• [Some records]
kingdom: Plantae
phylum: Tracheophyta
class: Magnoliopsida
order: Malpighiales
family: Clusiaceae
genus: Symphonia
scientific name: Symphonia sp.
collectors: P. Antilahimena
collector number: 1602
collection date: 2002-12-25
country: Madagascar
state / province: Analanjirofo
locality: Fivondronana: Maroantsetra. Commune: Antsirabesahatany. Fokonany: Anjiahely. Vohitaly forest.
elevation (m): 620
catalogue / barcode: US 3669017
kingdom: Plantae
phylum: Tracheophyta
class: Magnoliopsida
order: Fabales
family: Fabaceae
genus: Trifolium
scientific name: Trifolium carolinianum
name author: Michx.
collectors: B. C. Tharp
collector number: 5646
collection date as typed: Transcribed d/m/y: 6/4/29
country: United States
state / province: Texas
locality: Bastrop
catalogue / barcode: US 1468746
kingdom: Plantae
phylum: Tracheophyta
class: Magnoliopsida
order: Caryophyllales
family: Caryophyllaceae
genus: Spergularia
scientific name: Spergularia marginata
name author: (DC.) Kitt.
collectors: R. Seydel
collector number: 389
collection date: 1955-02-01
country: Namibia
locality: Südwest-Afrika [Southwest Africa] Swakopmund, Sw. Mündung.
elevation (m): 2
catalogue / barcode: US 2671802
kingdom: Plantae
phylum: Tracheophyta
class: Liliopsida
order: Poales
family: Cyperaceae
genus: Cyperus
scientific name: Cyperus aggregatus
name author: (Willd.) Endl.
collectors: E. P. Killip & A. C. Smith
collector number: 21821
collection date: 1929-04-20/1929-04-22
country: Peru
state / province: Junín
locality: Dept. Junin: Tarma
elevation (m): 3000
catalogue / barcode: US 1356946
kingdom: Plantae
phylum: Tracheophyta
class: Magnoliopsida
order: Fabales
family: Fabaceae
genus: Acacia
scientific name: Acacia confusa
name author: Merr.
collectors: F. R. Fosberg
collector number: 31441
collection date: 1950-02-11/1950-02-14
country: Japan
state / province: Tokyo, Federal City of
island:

• [Exercise] Convert the lines from the one holding "collectors: F. R. Fosberg" through the end of the entries, inclusive, into a numbered list, leaving out any blank lines.

• [Finished answer]
1. collectors: F. R. Fosberg
2. collector number: 31441
3. collection date: 1950-02-11/1950-02-14
4. country: Japan
5. state / province: Tokyo, Federal City of
6. island:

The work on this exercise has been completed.